Continuous Geo-Social Group Monitoring in Dynamic LBSNs

Geo-social group queries, which return a social cohesive user group with a spatial constraint, have receive significant research interests due to their promising applications for group-based activity planning and scheduling in location-based social networks (LBSNs). However, existing studies on geo-social group queries mostly assume the users are stationary whereas in realistic LBSN application scenarios all users may continuously move over time. Thus, in this paper, we investigate the problem of continuous geo-social groups monitoring ( CGSGM ) over moving users. A challenge in answering CGSGM queries over moving users is how to efficiently update geo-social groups when users are continuously moving. To address the CGSGM problem, we first propose a baseline algorithm, namely Baseline-BB , which recomputes the new geo-social groups from scratch at each time instance by utilizing a branch and bound (BB) strategy. To improve the inefficiency of BB, we explore a new strategy, called common neighbor or neighbor expanding (CNNE), which expands the common neighbors of edges or the neighbors of users in intermediate groups to quickly produce the valid group combinations. Accordingly, another baseline algorithm, namely Baseline-CNNE , is proposed. As these baseline algorithms do not maintain intermediate results to facilitate further query processing, we develop an incremental algorithm, called incremental monitoring algorithm (IMA) , which maintains the support, common neighbors and the neighbors of current users when exploring possible user groups for further updates and query processing.

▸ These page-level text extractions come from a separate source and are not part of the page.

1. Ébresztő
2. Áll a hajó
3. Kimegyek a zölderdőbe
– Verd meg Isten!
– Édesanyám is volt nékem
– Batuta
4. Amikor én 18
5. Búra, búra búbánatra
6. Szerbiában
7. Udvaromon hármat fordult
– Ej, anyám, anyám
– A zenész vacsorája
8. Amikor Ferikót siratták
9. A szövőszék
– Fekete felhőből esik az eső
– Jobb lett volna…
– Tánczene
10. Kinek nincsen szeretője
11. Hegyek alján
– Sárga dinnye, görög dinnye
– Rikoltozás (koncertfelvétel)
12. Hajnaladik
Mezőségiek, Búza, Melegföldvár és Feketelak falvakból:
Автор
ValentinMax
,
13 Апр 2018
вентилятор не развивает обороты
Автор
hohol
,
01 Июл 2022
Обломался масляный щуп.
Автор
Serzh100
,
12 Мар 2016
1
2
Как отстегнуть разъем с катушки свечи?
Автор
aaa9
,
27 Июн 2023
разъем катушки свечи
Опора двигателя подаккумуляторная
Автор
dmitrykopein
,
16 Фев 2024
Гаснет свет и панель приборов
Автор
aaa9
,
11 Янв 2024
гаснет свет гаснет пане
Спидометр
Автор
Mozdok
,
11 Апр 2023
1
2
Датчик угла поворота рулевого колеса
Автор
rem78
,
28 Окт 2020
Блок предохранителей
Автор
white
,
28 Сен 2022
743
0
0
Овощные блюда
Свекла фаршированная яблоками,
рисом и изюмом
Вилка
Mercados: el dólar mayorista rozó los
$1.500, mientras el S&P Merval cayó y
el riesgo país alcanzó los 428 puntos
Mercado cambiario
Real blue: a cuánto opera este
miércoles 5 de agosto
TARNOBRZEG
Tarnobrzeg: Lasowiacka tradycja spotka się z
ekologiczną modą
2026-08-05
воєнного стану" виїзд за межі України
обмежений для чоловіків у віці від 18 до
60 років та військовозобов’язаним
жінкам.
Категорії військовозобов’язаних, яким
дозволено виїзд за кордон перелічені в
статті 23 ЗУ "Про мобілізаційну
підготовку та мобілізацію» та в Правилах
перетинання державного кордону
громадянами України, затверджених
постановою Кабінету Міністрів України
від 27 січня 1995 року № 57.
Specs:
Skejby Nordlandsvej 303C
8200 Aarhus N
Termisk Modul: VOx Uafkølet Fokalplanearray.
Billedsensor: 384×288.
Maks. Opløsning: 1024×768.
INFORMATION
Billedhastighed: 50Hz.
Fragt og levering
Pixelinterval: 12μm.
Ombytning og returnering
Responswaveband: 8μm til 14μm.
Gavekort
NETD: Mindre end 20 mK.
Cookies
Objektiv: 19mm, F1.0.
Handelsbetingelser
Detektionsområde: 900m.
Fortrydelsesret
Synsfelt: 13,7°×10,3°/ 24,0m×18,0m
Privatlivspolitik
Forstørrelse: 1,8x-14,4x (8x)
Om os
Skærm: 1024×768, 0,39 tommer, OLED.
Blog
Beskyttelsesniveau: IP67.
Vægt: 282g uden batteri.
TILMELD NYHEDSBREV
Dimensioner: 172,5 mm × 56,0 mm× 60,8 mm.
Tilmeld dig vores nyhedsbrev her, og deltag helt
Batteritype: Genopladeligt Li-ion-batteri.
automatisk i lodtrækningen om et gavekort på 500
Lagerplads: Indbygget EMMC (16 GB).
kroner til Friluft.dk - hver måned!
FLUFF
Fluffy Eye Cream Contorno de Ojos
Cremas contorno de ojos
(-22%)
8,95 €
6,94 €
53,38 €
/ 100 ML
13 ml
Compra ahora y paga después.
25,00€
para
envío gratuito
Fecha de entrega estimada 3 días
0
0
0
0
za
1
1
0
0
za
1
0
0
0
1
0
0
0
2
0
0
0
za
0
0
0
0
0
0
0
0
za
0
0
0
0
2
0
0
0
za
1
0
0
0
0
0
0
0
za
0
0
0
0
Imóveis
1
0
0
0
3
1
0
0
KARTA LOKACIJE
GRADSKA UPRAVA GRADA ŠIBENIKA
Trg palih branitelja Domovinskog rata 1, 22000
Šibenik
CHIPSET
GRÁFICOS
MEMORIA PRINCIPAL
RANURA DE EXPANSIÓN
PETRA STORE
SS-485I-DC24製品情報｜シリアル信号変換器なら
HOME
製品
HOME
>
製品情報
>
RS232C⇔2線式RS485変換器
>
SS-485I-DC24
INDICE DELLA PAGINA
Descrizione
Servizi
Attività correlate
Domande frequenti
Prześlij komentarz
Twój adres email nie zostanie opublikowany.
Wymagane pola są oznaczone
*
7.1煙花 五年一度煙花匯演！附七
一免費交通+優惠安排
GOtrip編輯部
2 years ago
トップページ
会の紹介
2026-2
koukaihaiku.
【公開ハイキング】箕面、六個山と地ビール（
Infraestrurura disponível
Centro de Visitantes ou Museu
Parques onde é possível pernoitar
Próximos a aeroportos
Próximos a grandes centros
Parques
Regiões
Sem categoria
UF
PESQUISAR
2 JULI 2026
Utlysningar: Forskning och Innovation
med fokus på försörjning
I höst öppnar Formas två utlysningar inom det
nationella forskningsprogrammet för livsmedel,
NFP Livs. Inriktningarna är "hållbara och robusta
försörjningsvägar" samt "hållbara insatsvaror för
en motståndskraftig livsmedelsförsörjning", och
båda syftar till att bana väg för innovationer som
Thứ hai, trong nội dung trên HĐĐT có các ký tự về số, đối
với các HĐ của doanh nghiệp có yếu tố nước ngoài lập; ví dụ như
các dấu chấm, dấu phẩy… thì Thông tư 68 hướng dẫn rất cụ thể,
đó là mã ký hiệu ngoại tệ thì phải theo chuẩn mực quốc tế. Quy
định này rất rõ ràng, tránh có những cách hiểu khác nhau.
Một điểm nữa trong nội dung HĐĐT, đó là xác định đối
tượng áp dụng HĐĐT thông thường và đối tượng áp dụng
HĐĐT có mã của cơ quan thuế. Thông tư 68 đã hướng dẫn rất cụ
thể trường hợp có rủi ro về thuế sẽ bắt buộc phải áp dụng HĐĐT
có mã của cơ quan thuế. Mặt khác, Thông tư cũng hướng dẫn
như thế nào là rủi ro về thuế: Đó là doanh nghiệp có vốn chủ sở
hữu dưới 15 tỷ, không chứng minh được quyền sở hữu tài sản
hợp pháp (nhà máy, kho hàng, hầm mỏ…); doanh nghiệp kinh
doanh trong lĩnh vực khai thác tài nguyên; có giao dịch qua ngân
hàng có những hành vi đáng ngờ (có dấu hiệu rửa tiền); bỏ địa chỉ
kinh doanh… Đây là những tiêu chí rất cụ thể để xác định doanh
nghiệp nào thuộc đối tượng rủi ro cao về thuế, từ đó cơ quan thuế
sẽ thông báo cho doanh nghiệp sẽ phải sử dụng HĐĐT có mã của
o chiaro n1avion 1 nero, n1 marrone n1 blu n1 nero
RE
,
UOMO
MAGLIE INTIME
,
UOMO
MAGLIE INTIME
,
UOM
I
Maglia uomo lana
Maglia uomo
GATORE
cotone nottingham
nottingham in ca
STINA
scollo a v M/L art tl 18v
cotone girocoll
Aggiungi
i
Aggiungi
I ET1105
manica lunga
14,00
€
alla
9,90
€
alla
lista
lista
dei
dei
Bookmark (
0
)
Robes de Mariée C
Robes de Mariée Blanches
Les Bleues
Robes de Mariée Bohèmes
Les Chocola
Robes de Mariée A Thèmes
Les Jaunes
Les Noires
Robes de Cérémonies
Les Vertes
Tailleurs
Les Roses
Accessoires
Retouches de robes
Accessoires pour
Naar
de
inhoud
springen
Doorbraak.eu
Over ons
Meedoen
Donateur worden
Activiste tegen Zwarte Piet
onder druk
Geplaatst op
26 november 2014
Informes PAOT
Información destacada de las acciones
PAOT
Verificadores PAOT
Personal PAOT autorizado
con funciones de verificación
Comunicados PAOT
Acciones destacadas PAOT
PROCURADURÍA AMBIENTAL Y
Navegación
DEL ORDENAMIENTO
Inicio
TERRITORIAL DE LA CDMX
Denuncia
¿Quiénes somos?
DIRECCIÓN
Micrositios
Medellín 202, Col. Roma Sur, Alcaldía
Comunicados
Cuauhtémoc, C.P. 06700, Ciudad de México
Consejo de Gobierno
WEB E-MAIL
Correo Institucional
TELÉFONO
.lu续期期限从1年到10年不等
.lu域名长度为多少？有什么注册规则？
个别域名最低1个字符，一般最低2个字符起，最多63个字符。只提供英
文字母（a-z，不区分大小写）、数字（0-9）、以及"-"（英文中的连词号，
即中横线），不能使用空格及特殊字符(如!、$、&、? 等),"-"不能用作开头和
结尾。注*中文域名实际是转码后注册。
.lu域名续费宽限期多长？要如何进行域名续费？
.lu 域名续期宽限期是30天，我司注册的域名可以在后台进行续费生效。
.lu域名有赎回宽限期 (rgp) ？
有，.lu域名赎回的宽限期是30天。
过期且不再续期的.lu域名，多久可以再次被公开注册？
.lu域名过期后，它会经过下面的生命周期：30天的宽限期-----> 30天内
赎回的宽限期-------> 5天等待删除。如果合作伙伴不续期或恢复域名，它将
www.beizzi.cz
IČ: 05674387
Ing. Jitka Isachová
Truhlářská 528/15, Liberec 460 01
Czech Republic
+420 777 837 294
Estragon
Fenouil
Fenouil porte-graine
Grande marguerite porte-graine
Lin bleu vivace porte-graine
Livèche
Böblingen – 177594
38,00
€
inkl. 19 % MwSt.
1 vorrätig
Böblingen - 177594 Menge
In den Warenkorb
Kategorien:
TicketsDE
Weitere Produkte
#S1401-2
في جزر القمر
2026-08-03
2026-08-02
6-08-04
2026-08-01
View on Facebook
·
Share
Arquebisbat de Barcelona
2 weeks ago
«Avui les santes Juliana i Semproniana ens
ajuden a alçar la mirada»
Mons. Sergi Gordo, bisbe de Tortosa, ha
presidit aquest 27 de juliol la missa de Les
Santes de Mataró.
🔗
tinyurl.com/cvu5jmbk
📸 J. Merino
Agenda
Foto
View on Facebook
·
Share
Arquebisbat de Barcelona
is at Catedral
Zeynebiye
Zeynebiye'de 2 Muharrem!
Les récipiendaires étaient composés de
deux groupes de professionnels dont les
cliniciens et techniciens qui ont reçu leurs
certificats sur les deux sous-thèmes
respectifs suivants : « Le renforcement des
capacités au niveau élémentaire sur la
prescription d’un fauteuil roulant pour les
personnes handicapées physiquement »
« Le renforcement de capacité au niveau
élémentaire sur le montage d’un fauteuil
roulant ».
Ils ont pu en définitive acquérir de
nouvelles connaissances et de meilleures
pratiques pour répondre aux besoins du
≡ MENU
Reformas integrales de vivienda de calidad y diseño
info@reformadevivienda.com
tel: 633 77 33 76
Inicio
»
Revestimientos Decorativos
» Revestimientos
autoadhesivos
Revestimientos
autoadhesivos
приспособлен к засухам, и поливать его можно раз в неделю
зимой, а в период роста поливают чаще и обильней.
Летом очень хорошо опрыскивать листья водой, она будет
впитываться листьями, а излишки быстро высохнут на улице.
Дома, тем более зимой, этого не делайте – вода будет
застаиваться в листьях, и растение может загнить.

Since IMA requires many times of truss decomposition when processing mutiple-users updates, we propose an improved incremental algorithm, called improved incremental monitoring algorithm (IIMA) , which performs truss decompostion only once. Moreover, we design algorithms for handling the social changes that result in insertion/deletion of some edges in the social network. Owing to the challenge in setting, an appropriate monitoring distance, we further study the top $N$ CGSGM problem, which finds top $N$ result groups at each time instance. Finally, we conduct extensive experiments using four real datasets to validate our ideas and evaluate the proposed algorithms.